August 9, 2004 5:43 PM   Subscribe

Help! Somebody in the office was working on a Word Perfect document and accidentally saved over the contents with a blank document. Google only provides info on corrupted or deleted files (without much info on Word Perect). It seems like this would be recoverable metadata, but I know nothing about Word Perfect.

If it matters, the document was saved on a server.
posted by ajr to Computers & Internet (8 answers total)
I am sorry to be the one to tell you this.. but you will most likely be unable to recover anything. If it is critically important, you should stop using the computer immediately, remove the hard drive and send it to a disaster/data recovery specialist... try google.
Unfortunately, you are probably boned.

"Fated to drift forever through the void! Oh cruel fate, to be thusly boned! Ask not for whom the bone bones - it bones for thee."
- Bender
posted by ac at 6:12 PM on August 9, 2004

Check with your company's IT dept. and see if backups we're run on the server. If they are, you should be able to have it restored from backup.
posted by entropy at 7:03 PM on August 9, 2004

Check in the temp folder. Better, select the whole c drive in explorer and run a search on the filename. Sometimes you can find an in-between version that was saved automatically a few minutes before the mishap.
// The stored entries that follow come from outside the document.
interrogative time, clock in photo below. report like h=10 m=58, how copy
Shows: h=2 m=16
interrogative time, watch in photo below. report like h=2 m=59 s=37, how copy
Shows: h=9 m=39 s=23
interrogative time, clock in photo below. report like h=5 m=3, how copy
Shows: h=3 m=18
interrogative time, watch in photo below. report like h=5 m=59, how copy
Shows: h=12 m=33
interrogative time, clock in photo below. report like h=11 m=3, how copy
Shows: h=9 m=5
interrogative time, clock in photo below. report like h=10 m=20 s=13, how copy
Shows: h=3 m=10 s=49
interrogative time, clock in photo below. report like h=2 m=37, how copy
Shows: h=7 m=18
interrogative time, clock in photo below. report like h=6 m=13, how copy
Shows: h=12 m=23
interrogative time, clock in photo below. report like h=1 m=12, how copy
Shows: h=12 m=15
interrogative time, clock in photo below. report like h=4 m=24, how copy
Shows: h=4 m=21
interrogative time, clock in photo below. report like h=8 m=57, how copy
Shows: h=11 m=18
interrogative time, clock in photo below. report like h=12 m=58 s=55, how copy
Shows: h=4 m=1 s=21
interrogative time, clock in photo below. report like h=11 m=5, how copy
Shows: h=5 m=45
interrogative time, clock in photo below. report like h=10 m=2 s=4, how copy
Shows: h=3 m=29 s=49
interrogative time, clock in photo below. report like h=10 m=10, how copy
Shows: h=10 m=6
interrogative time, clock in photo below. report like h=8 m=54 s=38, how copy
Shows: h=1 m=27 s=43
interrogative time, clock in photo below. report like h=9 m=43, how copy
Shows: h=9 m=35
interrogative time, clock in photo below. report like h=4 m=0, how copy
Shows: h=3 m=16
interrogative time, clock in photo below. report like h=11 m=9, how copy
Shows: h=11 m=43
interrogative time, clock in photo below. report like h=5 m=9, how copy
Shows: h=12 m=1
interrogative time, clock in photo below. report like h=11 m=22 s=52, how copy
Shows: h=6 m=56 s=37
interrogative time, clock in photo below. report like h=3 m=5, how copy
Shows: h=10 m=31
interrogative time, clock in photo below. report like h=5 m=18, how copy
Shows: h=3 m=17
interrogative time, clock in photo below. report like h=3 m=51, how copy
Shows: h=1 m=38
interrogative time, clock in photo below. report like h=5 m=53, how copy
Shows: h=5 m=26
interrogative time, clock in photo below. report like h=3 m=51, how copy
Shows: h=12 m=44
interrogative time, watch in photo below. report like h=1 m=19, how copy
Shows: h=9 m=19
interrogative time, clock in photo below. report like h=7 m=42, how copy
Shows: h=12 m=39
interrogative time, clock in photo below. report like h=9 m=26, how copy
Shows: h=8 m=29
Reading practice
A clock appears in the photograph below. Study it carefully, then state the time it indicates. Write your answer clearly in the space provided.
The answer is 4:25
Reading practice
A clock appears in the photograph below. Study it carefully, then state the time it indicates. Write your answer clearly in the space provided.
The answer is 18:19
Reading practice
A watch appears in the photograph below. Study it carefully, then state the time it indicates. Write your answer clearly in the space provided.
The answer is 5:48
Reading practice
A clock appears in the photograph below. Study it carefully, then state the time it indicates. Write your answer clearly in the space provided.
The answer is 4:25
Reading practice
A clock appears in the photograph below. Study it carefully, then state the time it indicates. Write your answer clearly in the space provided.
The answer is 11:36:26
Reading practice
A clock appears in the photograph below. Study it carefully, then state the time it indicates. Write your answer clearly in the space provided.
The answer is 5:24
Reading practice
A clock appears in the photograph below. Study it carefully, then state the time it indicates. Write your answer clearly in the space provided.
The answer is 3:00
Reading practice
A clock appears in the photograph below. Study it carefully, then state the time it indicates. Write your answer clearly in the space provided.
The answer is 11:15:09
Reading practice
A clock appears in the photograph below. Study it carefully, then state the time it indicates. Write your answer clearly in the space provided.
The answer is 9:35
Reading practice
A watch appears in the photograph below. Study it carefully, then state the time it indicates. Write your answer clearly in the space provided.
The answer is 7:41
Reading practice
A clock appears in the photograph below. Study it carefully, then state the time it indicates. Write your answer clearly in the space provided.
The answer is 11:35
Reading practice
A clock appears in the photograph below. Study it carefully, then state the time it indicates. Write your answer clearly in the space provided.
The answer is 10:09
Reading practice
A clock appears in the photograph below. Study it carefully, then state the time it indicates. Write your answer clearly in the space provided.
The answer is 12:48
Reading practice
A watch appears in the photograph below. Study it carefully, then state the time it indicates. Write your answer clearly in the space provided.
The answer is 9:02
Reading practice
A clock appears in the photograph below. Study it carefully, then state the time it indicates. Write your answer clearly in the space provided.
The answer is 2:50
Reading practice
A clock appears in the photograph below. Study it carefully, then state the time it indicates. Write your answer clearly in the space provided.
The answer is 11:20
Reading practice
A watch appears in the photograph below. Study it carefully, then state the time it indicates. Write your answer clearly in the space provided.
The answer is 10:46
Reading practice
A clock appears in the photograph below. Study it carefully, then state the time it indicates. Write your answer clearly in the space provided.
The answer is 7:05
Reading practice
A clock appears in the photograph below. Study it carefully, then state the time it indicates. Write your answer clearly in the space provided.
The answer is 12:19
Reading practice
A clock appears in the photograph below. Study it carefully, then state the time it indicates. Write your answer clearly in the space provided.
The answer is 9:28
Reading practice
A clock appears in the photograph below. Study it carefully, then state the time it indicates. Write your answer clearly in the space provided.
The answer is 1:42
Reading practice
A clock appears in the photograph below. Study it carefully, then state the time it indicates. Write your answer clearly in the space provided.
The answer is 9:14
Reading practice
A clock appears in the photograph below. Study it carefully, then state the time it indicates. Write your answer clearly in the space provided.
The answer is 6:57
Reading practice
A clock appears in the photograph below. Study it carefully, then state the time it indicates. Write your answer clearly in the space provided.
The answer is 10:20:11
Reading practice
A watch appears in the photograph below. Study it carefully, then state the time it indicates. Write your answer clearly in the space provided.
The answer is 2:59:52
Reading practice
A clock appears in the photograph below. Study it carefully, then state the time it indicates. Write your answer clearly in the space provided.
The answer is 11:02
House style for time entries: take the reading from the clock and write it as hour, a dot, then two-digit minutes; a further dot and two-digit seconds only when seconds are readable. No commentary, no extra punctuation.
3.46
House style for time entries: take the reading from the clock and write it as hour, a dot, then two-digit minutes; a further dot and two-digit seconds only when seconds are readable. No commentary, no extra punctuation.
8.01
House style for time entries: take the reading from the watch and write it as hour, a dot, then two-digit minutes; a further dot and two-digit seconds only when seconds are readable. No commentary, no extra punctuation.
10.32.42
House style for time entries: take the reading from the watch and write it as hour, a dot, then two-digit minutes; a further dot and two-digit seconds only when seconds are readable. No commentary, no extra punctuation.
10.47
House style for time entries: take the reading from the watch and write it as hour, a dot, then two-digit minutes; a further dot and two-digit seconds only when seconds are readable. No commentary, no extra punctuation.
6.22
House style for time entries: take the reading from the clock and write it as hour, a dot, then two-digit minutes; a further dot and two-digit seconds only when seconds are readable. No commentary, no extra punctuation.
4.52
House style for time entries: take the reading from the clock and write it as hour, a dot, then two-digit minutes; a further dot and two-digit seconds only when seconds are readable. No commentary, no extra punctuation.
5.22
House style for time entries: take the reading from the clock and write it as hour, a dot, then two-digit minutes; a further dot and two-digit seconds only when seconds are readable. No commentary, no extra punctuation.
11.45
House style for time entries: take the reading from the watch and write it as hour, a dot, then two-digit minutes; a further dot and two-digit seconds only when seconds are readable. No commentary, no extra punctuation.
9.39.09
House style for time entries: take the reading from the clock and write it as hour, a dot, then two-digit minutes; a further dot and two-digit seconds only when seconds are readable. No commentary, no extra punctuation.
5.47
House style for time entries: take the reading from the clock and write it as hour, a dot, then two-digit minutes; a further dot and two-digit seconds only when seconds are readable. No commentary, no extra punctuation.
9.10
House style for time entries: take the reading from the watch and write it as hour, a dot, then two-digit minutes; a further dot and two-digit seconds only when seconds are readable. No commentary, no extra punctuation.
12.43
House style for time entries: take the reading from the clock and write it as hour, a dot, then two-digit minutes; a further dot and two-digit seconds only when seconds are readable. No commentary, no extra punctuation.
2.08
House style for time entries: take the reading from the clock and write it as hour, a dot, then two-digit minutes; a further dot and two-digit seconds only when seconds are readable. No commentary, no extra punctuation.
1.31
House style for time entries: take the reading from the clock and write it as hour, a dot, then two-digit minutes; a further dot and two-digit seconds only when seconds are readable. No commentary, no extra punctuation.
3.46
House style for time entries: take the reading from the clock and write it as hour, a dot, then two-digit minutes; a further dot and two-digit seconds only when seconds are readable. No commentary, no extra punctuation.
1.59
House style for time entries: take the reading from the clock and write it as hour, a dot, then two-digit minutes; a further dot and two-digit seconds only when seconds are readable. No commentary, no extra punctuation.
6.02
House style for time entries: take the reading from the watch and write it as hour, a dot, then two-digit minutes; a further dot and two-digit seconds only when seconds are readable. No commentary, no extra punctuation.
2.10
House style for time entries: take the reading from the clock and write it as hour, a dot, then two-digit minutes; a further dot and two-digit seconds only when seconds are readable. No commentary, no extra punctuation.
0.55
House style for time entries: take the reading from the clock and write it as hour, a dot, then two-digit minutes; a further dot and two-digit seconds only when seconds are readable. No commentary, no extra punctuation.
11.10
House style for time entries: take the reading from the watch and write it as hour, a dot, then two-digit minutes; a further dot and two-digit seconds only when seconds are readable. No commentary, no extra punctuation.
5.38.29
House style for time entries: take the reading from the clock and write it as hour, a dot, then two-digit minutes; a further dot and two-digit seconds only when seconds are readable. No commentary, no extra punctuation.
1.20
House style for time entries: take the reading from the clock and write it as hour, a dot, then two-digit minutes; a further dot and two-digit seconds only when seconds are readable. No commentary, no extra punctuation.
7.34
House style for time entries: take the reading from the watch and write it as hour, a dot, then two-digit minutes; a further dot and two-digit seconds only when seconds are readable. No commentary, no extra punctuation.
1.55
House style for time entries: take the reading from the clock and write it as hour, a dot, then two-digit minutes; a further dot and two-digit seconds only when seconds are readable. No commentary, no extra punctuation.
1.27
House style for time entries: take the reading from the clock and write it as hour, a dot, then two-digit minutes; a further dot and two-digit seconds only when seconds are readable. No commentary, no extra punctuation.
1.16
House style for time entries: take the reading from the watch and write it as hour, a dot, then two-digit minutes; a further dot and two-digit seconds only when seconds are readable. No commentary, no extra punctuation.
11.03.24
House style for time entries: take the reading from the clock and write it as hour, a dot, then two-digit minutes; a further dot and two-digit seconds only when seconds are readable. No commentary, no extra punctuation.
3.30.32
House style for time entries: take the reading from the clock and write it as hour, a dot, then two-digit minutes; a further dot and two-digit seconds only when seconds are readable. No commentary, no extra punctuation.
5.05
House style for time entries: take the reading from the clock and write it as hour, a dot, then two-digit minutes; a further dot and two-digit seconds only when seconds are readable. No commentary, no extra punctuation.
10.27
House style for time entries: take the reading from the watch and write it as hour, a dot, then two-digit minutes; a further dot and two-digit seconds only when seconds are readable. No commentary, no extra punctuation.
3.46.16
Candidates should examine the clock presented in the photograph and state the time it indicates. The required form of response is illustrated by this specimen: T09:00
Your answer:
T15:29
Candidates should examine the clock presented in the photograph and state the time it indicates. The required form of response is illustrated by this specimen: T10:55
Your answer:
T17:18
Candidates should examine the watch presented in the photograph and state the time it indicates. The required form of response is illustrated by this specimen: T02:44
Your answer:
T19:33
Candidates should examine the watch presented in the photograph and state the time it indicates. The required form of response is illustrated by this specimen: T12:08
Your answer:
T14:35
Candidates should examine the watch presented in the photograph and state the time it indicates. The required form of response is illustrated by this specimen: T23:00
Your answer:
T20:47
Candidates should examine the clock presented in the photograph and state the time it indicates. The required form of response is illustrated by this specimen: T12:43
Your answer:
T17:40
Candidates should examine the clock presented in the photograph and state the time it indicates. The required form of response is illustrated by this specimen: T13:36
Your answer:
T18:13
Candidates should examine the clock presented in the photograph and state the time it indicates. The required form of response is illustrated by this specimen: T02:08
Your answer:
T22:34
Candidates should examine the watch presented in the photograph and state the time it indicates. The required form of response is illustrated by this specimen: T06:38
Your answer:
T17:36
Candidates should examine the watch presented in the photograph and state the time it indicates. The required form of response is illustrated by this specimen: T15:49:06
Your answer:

But, most likely, you're fucked.
posted by bingo at 8:19 PM on August 9, 2004

I don't know, there well might be a temp file. For a pretty thorough search, you could go to the C drive and search all files on the hard drive for a particular key word...not just a file name but contents. It has worked wonders for me.

Really, is there any excuse not for word processors to save ex-versions?
posted by inksyndicate at 11:02 PM on August 9, 2004

I did this in college and I must concur; You. Are. Fucked.
posted by Dagobert at 11:53 PM on August 9, 2004

Data recovery software like FinalData (which I know from experience is KaZaAable) usually picks up previous versions of saved documents.

The reason being that when your computer saves a file, even resaving, it just saves it wherever there's free space, rather than over the top of the previous file. So it's certainly worth a try.
posted by armoured-ant at 6:45 AM on August 10, 2004

Really, is there any excuse not for word processors to save ex-versions?

Or the OS itself. Geez VMS had this what, 30 years ago?

One of the reasons I like TextPad. It has this feature in several flavours.
posted by Mitheral at 10:22 AM on August 10, 2004

or since it is on a server -- it should be on any of the previous back-ups -- if you back-up your server.